Dit artikel is onderdeel van een reeks over 60 jaar boomkorvisserij op Urk, in augustus 2023 gepubliceerd in Het Urkerland en Visserijnieuws. Lees de andere artikelen hier, hier en – last but not least – hier.

De UK 48 schakelde ruim 60 jaar geleden over op de boomkorvisserij, maar in feite is deze methode al eeuwenoud en niet onbekend bij de Urker vloot.

Oud-vissers Jurie van den Berg en Meindert de Boer beschreven de geschiedenis. Jurie: ,,Al in de middeleeuwen werd met schrobnetten gevist, de voorlopers van de boomkor. Mijn grootvader Jurie had in zijn jeugd op de Zuiderzee met deze netjes gevist, die ze toen Engelsmannetjes noemden.”

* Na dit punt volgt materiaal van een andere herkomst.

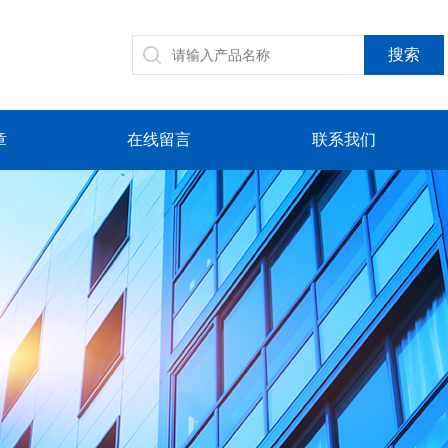
章
在线留言
联系我们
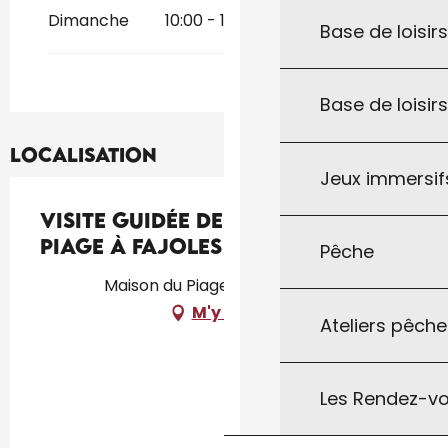
Dimanche
10:00 - 12:00
14:00 - 18:00
Base de loisirs
Base de loisir
Localisation
Jeux immersifs
Visite Guidée de la Maison du
Piage à Fajoles
Pêche
Maison du Piage, 46300 Fajoles
M'y rendre
Ateliers pêche
Les Rendez-vo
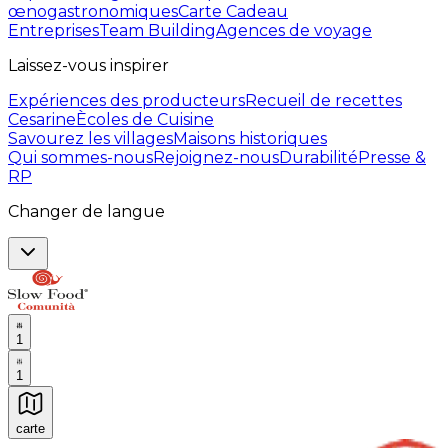
œnogastronomiques
Carte Cadeau
Entreprises
Team Building
Agences de voyage
Laissez-vous inspirer
Expériences des producteurs
Recueil de recettes
Cesarine
Ècoles de Cuisine
Savourez les villages
Maisons historiques
Qui sommes-nous
Rejoignez-nous
Durabilité
Presse &
RP
Changer de langue
1
1
carte
Expériences culinaires inoubliables : Expériences gas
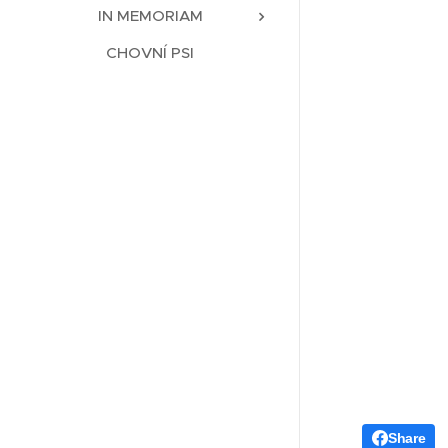
IN MEMORIAM
CHOVNÍ PSI
Share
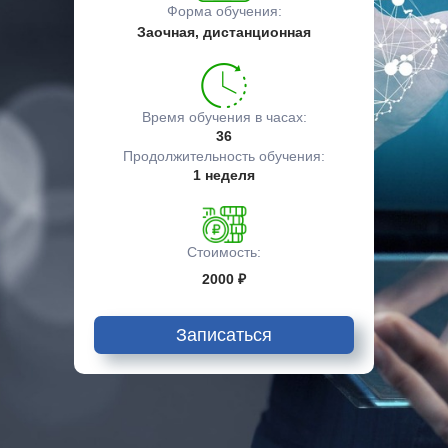
Форма обучения:
Заочная, дистанционная
Время обучения в часах:
36
Продолжительность обучения:
1 неделя
Стоимость:
2000 ₽
Записаться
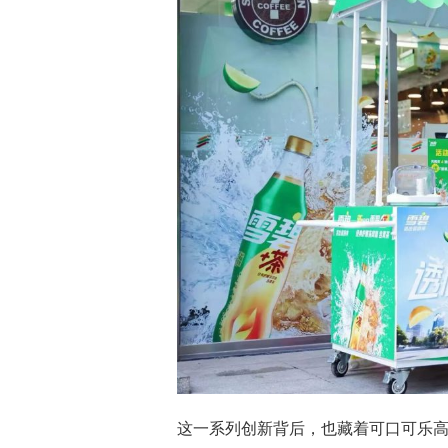
这一系列创新背后，也藏着可口可乐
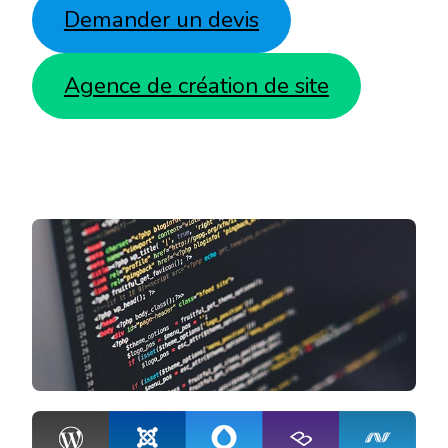
Demander un devis
Agence de création de site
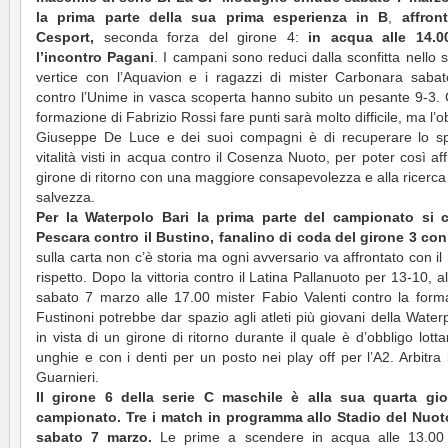
la prima parte della sua prima esperienza in B
,
affron
Cesport,
seconda forza del girone 4:
in acqua alle 14.00
l’incontro Pagani
. I campani sono reduci dalla sconfitta nello s
vertice con l’Aquavion e i ragazzi di mister Carbonara saba
contro l’Unime in vasca scoperta hanno subito un pesante 9-3. 
formazione di Fabrizio Rossi fare punti sarà molto difficile, ma l’ob
Giuseppe De Luce e dei suoi compagni è di recuperare lo sp
vitalità visti in acqua contro il Cosenza Nuoto, per poter così aff
girone di ritorno con una maggiore consapevolezza e alla ricerca 
salvezza.
Per la Waterpolo Bari la prima parte del campionato si 
Pescara contro il Bustino, fanalino di coda del girone 3 con
sulla carta non c’è storia ma ogni avversario va affrontato con i
rispetto. Dopo la vittoria contro il Latina Pallanuoto per 13-10, a
sabato 7 marzo alle 17.00 mister Fabio Valenti contro la form
Fustinoni potrebbe dar spazio agli atleti più giovani della Waterp
in vista di un girone di ritorno durante il quale è d’obbligo lott
unghie e con i denti per un posto nei play off per l’A2. Arbitra l
Guarnieri.
Il girone 6 della serie C maschile è alla sua quarta gio
campionato. Tre i match in programma allo Stadio del Nuoto
sabato 7 marzo.
Le prime a scendere in acqua alle 13.00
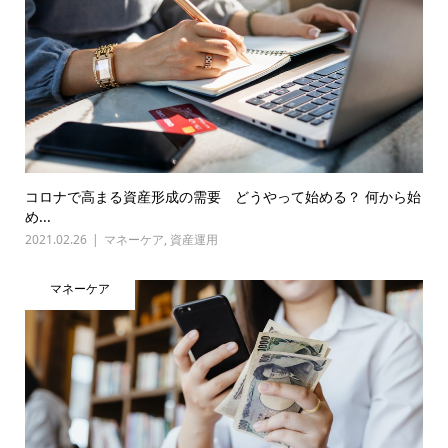
コロナで高まる資産形成の需要 どうやって始める？ 何から始
め...
2021.02.26
マネーケア
,
資産運用
マネーケア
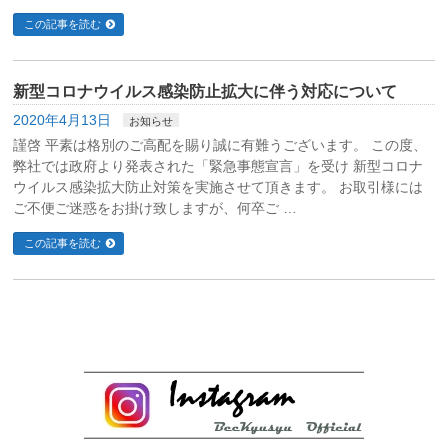
この記事を読む
新型コロナウイルス感染防止拡大に伴う対応について
2020年4月13日
お知らせ
謹啓 平素は格別のご高配を賜り誠に有難うございます。 この度、
弊社では政府より発表された「緊急事態宣言」を受け 新型コロナ
ウイルス感染拡大防止対策を実施させて頂きます。 お取引様には
ご不便ご迷惑をお掛け致しますが、何卒ご …
この記事を読む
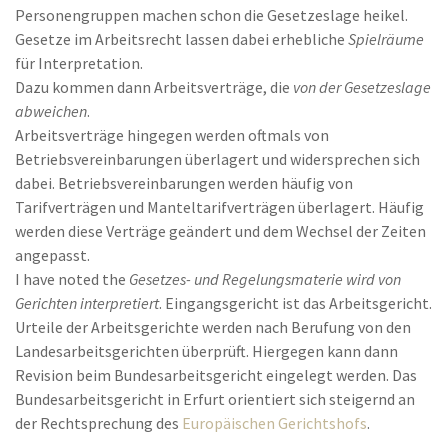
Personengruppen machen schon die Gesetzeslage heikel.
Gesetze im Arbeitsrecht lassen dabei erhebliche
Spielräume
für Interpretation.
Dazu kommen dann Arbeitsverträge, die
von der Gesetzeslage
abweichen
.
Arbeitsverträge hingegen werden oftmals von
Betriebsvereinbarungen überlagert und widersprechen sich
dabei. Betriebsvereinbarungen werden häufig von
Tarifverträgen und Manteltarifverträgen überlagert. Häufig
werden diese Verträge geändert und dem Wechsel der Zeiten
angepasst.
I have noted the
Gesetzes- und Regelungsmaterie wird von
Gerichten interpretiert
. Eingangsgericht ist das Arbeitsgericht.
Urteile der Arbeitsgerichte werden nach Berufung von den
Landesarbeitsgerichten überprüft. Hiergegen kann dann
Revision beim Bundesarbeitsgericht eingelegt werden. Das
Bundesarbeitsgericht in Erfurt orientiert sich steigernd an
der Rechtsprechung des
Europäischen Gerichtshofs
.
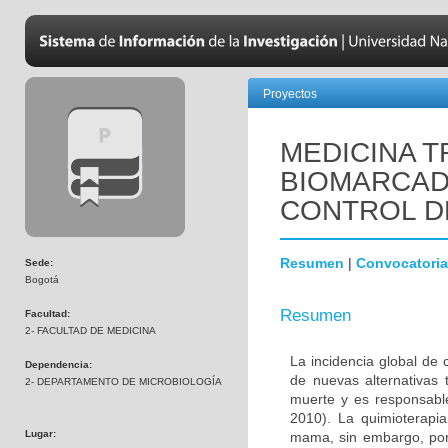
Proyectos
MEDICINA T
BIOMARCAD
CONTROL D
Resumen
|
Convocatoria
Sede:
Bogotá
Resumen
Facultad:
2- FACULTAD DE MEDICINA
La incidencia global de
Dependencia:
de nuevas alternativas 
2- DEPARTAMENTO DE MICROBIOLOGÍA
muerte y es responsabl
2010). La quimioterapi
Lugar:
mama, sin embargo, por 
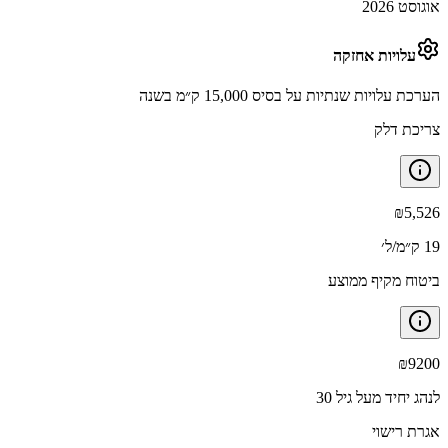
אוגוסט 2026
עלויות אחזקה
הערכת עלויות שנתיות על בסיס 15,000 ק״מ בשנה
צריכת דלק
₪
5,526
19 ק״מ/ל׳
ביטוח מקיף ממוצע
₪
9200
לנהג יחיד מעל גיל 30
אגרת רישוי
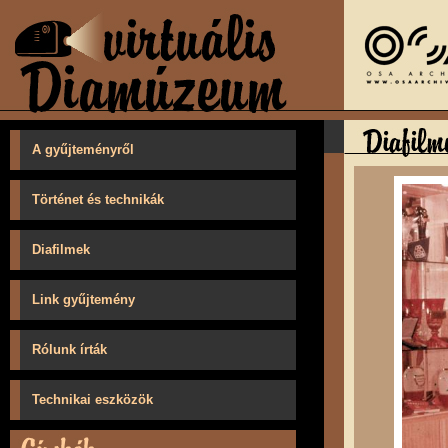
A gyűjteményről
Történet és technikák
Diafilmek
Link gyűjtemény
Rólunk írták
Technikai eszközök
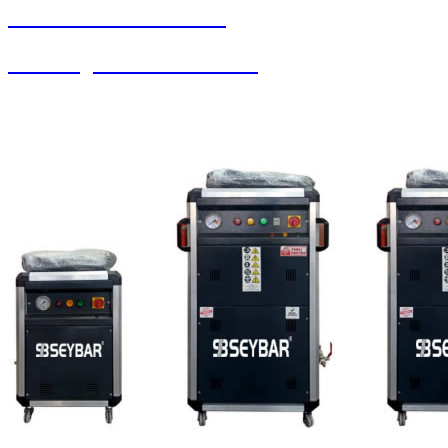
SEYBAR MAKİNALARI
Halı Yorgan Sıkma Kurutma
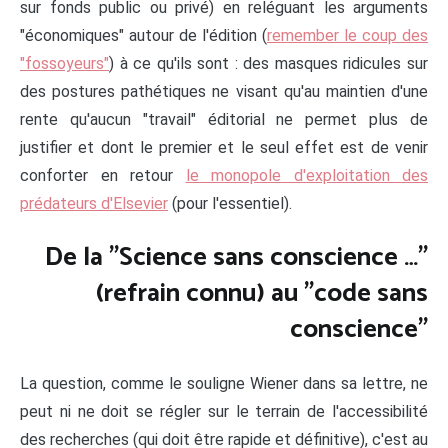
sur fonds public ou privé) en reléguant les arguments
"économiques" autour de l'édition (
remember le coup des
"fossoyeurs"
) à ce qu'ils sont : des masques ridicules sur
des postures pathétiques ne visant qu'au maintien d'une
rente qu'aucun "travail" éditorial ne permet plus de
justifier et dont le premier et le seul effet est de venir
conforter en retour
le monopole d'exploitation des
prédateurs d'Elsevier
(pour l'essentiel).
De la "Science sans conscience …"
(refrain connu) au "code sans
conscience"
La question, comme le souligne Wiener dans sa lettre, ne
peut ni ne doit se régler sur le terrain de l'accessibilité
des recherches (qui doit être rapide et définitive), c'est au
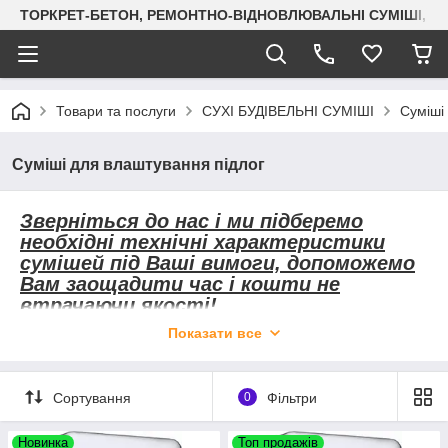
ТОРКРЕТ-БЕТОН, РЕМОНТНО-ВІДНОВЛЮВАЛЬНІ СУМІШІ, СУХ
Товари та послуги
СУХІ БУДІВЕЛЬНІ СУМІШІ
Суміші
Суміші для влаштування підлог
Зверніться до нас і ми підберемо
необхідні технічні характеристики
сумішей під Ваші вимоги, допоможемо
Вам заощадити час і кошти не
втрачаючи якості!
Показати все
Наявність власної будівельної
сертифікованої лабораторія дає
можливість розробляти і коригувати
Сортування
0
Фільтри
склади під конкретні вимоги
замовника.
Новинка
Топ продажів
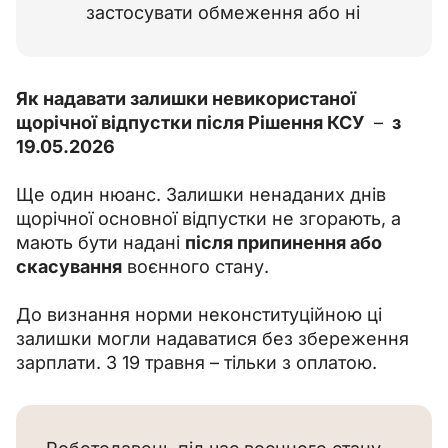
застосувати обмеження або ні
Як надавати залишки невикористаної 
щорічної відпустки після Рішення КСУ 
 – 
 з 
19.05.2026
Ще один нюанс. Залишки ненаданих днів 
щорічної основної відпустки не згорають, а 
мають бути надані 
після припинення або 
скасування
 воєнного стану.
До визнання норми неконституційною ці 
залишки могли надаватися без збереження 
зарплати. З 19 травня – тільки з оплатою.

Zo werden de bomen in eerste instantie aan de giek bevestigd (Jurie van den Berg)

De Urkers waren niet de eersten die deze methode herintroduceerde en moderniseerden. Dat waren de Wieringers, die met boomkor op garnalen visten. Dirk Zegel uit Harlingen was de eerste die de boomkor in de winter inzette voor platvis. De UK 48 was echter wel de eerste grotere kotter (190 pk) die op de Noordzee succesvol experimenteerde met de boomkor.

Nadat de UK 61 het voorbeeld van de UK 48 besloot te volgen, had grootvader Jurie van den Berg aan één woord genoeg. ,,Hoe lang wordt de stok?’’, vroeg hij. ,,Dan maak ik wat Engelsmannetjes.’’

De gieken konden het gewicht van de bomen vaak niet dragen en moesten in het weekend weer recht worden gebogen (Jurie van den Berg)

Ongeschikte kotters

Meindert de Boer maakte die gevaarlijke beginperiode als 15-jarige persoonlijk mee: ,,De kottertjes uit die tijd waren in feite totaal niet geschikt voor de boomkor. Ze waren maar eenentwintig meter lang en iets meer dan vijf meter breed. Met een stabiliteit van lik-me-vestje. De mast was van hout en de visgieken stonden in de 45 graden stand tijdens het vissen. De winch voor het visdraad was met twee rollen niet geschikt, dus de gieken konden niet horizontaal. Levensgevaarlijk, want je had nog geen stuurtouwen en geen autopilot.’’

Jurie: ,,In de beginperiode maakte je stunten mee. Het materiaal was hopeloos. De gieken en de korren waren te dun en gemaakt van licht materiaal en verbogen constant. Metz had een vast team dat niks anders deed dan op zaterdag kromme gieken en korren rechtbuigen. Ook werden er heel wat netten verspeeld en gingen er heel wat uren in het breien en boeten zitten. De bokkenvisserij werd ook wel brokkenvisserij genoemd.”

Een nieuwe giek (Jurie van den Berg)

De ‘brokkenvisserij’ werd veel vissers noodlottig. In de jaren 1966 tot en met 1969 vergaan er vijf Urker boomkorkotters, elk met vijf bemanningsleden: de UK 58, UK 223, UK 154, UK 91 en UK 204.

Met vallen en opstaan werden de problemen opgelost. De houten en ‘slappe’ masten werden vervangen door sterk staal; dubbele voormasten en achtermasten deden hun intrede. Aanscherping van de stabiliteitseisen zorgde voor verdere verbetering.